Pada pasien gejala berkurangnya pendengaran, terjadi secara bertahap dan
tidak terdapat tanda peradangan akut pada telinga pasien. Terdapat riwayat pilek
berulang pada pasien dan hipertofi konka inferior pada rhinoskopi anterior kedua
belah hidung. Pada pemeriksaan fisik ditemukan membran timpani pasien yang
utuh, terdapat retraksi dan berwarna suram. Pada pemeriksaan garpu tala
didapatkan kesan tuli konduktif bilateral. Pemeriksaan audiogram juga
menunjukkan kedua telinga mengalami tuli konduktif bilateral. Berdasarkan
anamnesis dan pemeriksaan fisik pasien tersebut ditegakkan diagnosis kerja otitis
media efusi bilateral dan sinusitis maksilaris bilateral. Pada otitismedia efusi
adanya cairan pada telinga tengah tanpa kerusakan membran timpani dan tanpa
tanda-tanda infeksi.
Adanya riwayat pilek berulang, nyeri kepala dan nyeri pada daerah pipi
mengarah pada diagnosis rhinitis alergika dan sinusistis maksilatis bilateral.

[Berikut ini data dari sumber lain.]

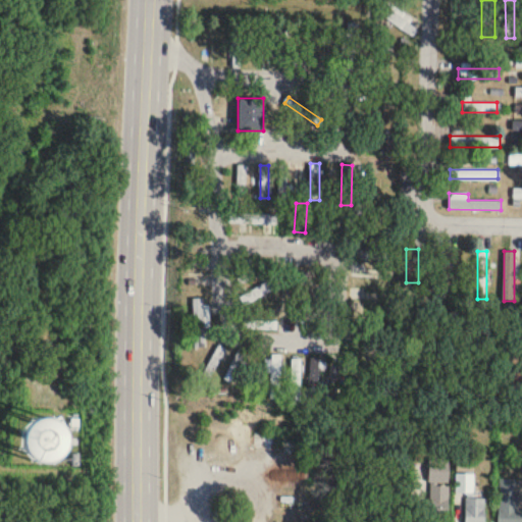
[(238,278),(241,285),(267,270),(263,263),(238,278)]
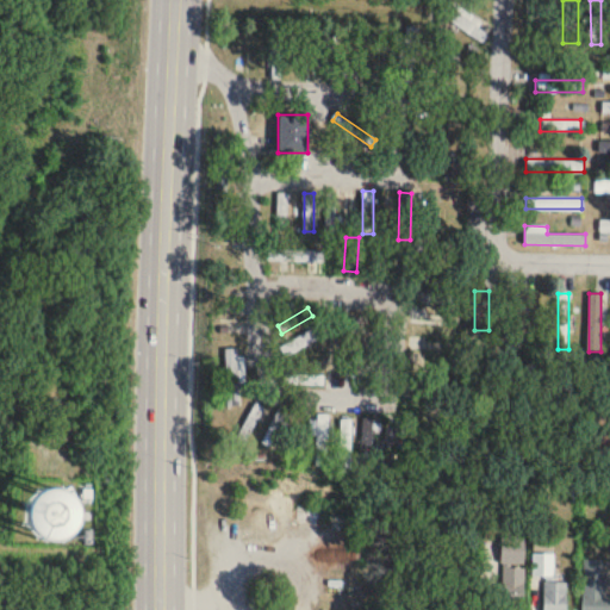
[(529,310),(510,310),(510,347),(529,347),(529,310)]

Pemeriksaan dengan rinoskopi anterior berupa konka inferior yang livid, edema,
dan hipertropi juga mengarahkan pada diagnosis tersebut.
Faktor yang berperan utama dalam terjadinya otitis media efusi adalah
gangguan pada tuba eustachius. Faktor lain yang dapat berperan yakni adenoid
hipertrofi, adenoitis, sumbing palatum, tumor di nasofaring, barotrauma,

rinosinusitis, rinitis, defisiensi imunologik atau metabolik. Pada pasien tersebut


terdapat gejala rhinitis alergi yang menjadi faktor predisposisi terjadinya otitis
media bilateral.
Pada pasien dilakukan pemasangan ventilation tube (grommet tube).

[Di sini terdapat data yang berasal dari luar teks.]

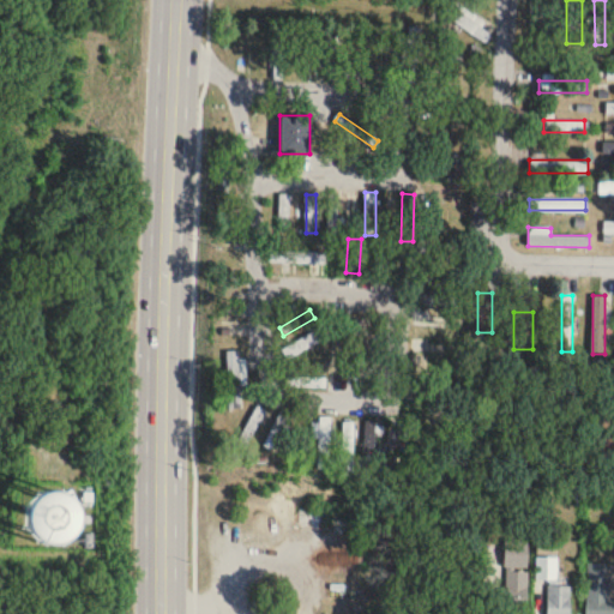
[(367,320),(355,320),(355,350),(367,350),(367,320)]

Indikasi insersi dari grommet pada pasien ini adalah OME kronis yang
berlangsung selama 3 bulan dan adanya gangguan pendengaran.Grommet
merupakan tube kecil yang terbuat dari plastik yang diinsersikan melalui sebuah
lubang kecil pada membran timpani. Gromet akan membantu drainase cairan yang
terkumpul pada telinga tengah dan ventilasi pada telinga tengah.
Pemeriksaan antibiotik pada pasien berupa ceftriaxone bertujan sebagai
antibiotik profilaksis infeksi setelah dilakukan operasi pemasangan grommet.